ADL è abituato alle scommesse. La maggior parte sono state vinte sia nell’ambito cinematografico sia in quello sportivo. I migliori bookmakers italiani hanno sempre quotato bene le imprese calcistiche del produttore cinematografico. Il Napoli negli ultimi anni è stato sempre tra i favoriti per le diverse competizioni, dal campionato alle Coppe. Ora per De Laurentiis si apre una nuova sfida. Il neo presidente garantisce che “Bari non sarà mai un’appendice del Napoli“. “Per fugare questo timore – spiega – ho convito mio figlio Luigi – che non si è mai interessato di calcio – ad interessarsi del Bari. Poi ho chiamato Arrigo Sacchi per chiedergli di essere consulente e sentito Filippo Galli per seguire il vivaio”.

Aurelio De Laurentiis: il piano per il Bari

Il nuovo proprietario del club barese ha illustrato alla Gazzetta dello Sport il suo piano. Il progetto ha una visione triennale con budget già definiti. “Tre milioni per la prima stagione in Serie D, investimenti a crescere per il successivo biennio”. Punta anche sul restyling profondo dello stadio San Nicola.

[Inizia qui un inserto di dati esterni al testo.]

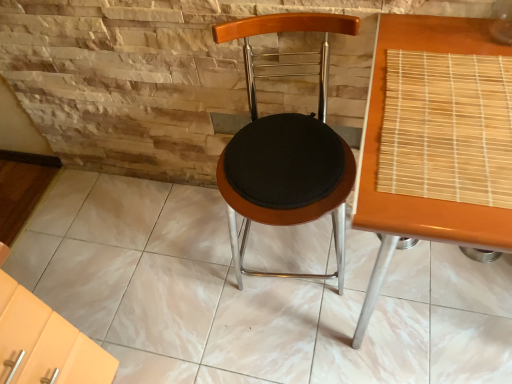
You are a GUI agent. You are given a task and a screenshot of the screen. Output one action in this format:
    pyautogui.click(x=<x>, y=<y>)
    Task: Click on the vacant space in woodenseat cushion at center (from a real-world perspective)
    The image size is (512, 384).
    Given the screenshot: What is the action you would take?
    pyautogui.click(x=287, y=266)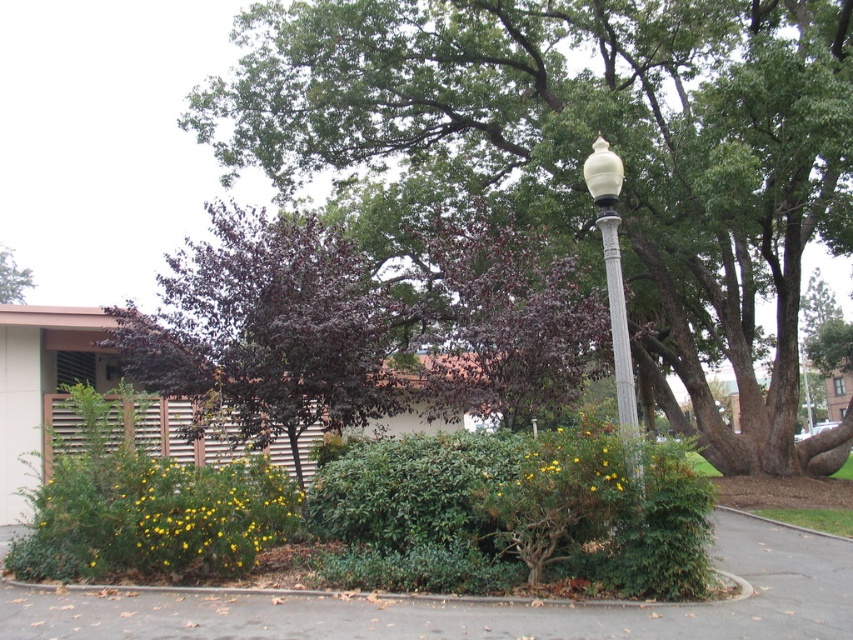
Question: Is purple-leaved tree at center above green leafy bush at center?

Choices:
 (A) no
 (B) yes

Answer: (B)

Question: Does green leafy bush at center appear over green leafy tree at upper left?

Choices:
 (A) no
 (B) yes

Answer: (A)

Question: Which object is positioned closest to the green leafy bush at center?

Choices:
 (A) green leafy tree at upper left
 (B) white glossy pole at center
 (C) purple glossy tree at center

Answer: (C)

Question: Which point is closer to the camera?

Choices:
 (A) (563, 547)
 (B) (238, 394)
 (C) (28, 282)

Answer: (A)

Question: Which object appears farthest from the camera in this image?

Choices:
 (A) green leafy tree at upper left
 (B) purple glossy tree at center
 (C) green leafy bush at center

Answer: (A)

Question: Does purple glossy tree at center appear over green leafy tree at upper left?

Choices:
 (A) yes
 (B) no

Answer: (B)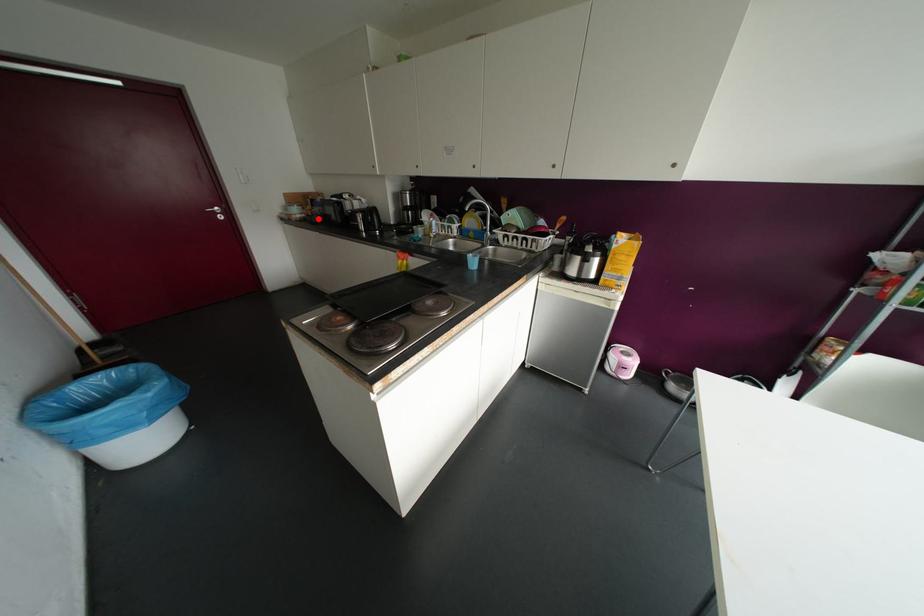
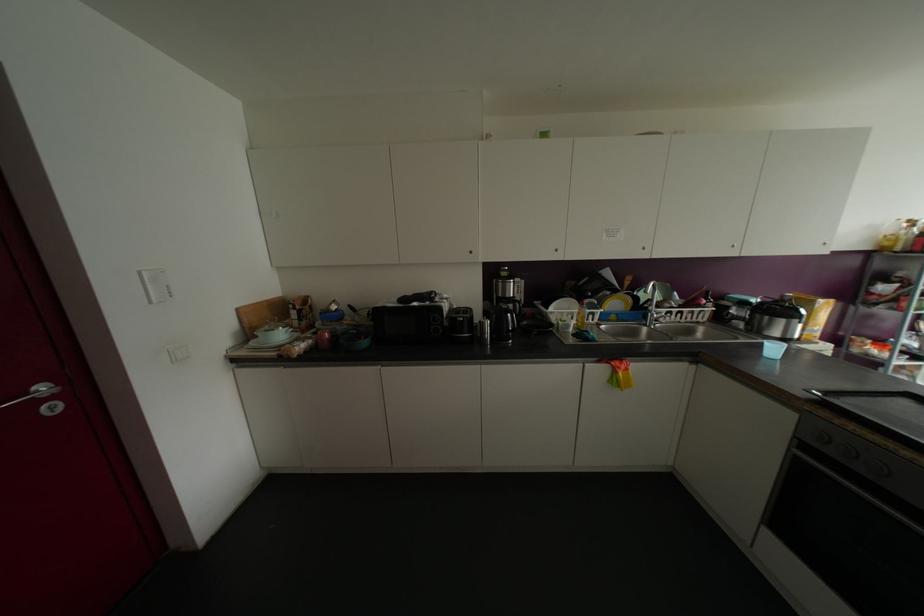
Question: I am providing you with two images of the same scene from different viewpoints. Image1 has a red point marked. In image2, the corresponding 3D location appears at what relative position? Reply with the corresponding letter.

L’imprenditore affiderà un ruolo per “il fedele e prezioso Edy Reja”. Previste inoltre otto formazioni giovanili e l’acquisizione della Pink Bari per rilanciare il settore femminile. Non mancheranno strategie di marketing sul modello di quelle del Napoli e una serie di iniziative collaterali. ADL punta così a costruire un asse tra Napoli e Bari che dovrebbe formare il polo con cui De Laurentiis andrà all’attacco dello “strapotere calcistico del Nord”. Gli obiettivi sono ambiziosi e c’è da scommettere che verranno conseguiti.

La protesta a Napoli

Non tutti hanno gradito l’acquisizione del Bari da parte di ADL. Infatti non si è fatta attendere la protesta di una frangia del tifo napoletano. “Finalmente, è una vita che Bari”. Questo uno degli striscioni affissi nella notte a Napoli. Gli ultrà criticano la decisione del presidente del club partenopeo, Aurelio De Laurentiis, di acquistare il Bari. L’ufficialità della notizia è arrivata martedì sera. I tifosi si sono subito mossi e hanno esposto uno striscione all’esterno dello stadio San Paolo. Un altro striscione apparso nel capoluogo partenopeo nella notte recita: “Adl, non solo il Bari, ma anche altre società, basta che vai via dalla nostra città”.